I am tasked to find the closed form solution to$$\min_{y} \ - ky + \sum_{i=1}^{n} (y-x_{i})_{+}$$ where $(y-x_{i})_{+}$ is equivalent to $max(0 , y-x_{i})$
My first thought is to find and set the derivative of the function to $0$ but I'm not sure how to do that in this format.
Define the function $$f(y)=-ky+\sum_{i=1}^n \max(0, y-x_i)$$ Without loss of generality, assume that $x_1,x_2,...,x_n$ are in increasing order. Like I said in my comment, we shouldn’t try to take derivatives since $f$ is not differentiable, but we can notice that its graph consists of a sequence of connected line segments whose slopes satisfy some nice properties.

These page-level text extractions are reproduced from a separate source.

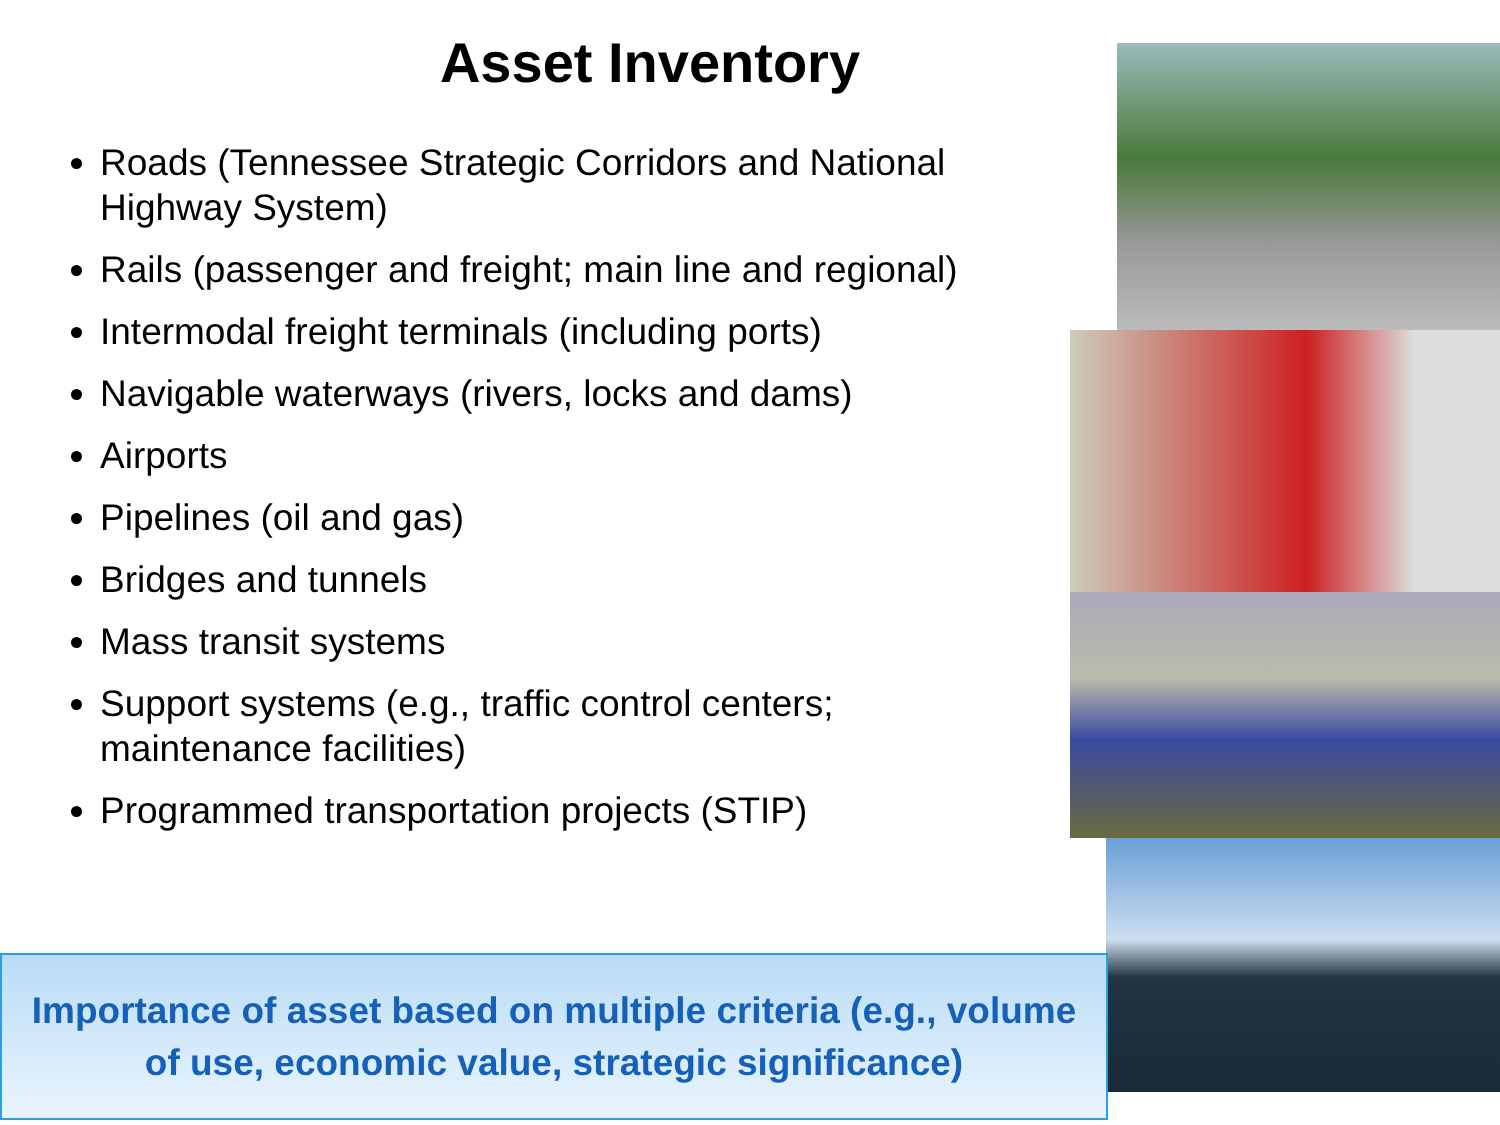Asset Inventory
Roads (Tennessee Strategic Corridors and National Highway System)
Rails (passenger and freight; main line and regional)
Intermodal freight terminals (including ports)
Navigable waterways (rivers, locks and dams)
Airports
Pipelines (oil and gas)
Bridges and tunnels
Mass transit systems
Support systems (e.g., traffic control centers; maintenance facilities)
Programmed transportation projects (STIP)
Importance of asset based on multiple criteria (e.g., volume
of use, economic value, strategic significance)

The slope of the first line “segment,” which goes on to $-\infty$, is equal to $-k$. Then, to the right of $x=x_1$, we get a line segment with slope $-k+1$, and to the right of $x=x_2$ we have a line segment with slope $-k+2$, and so on. To reach the minimum, we need to keep going until the slope becomes positive, which occurs once $-k+i$ becomes positive. This occurs when $x=x_{\lceil k \rceil}$. Thus, the minimum value is obtained at $x=x_{\lceil k \rceil}$, and this minimum value is given by $f(x_{\lceil k\rceil})$. However, if $k > n$, the function never obtains a minimum value and decreases forever, meaning that arbitrarily small values can be obtained.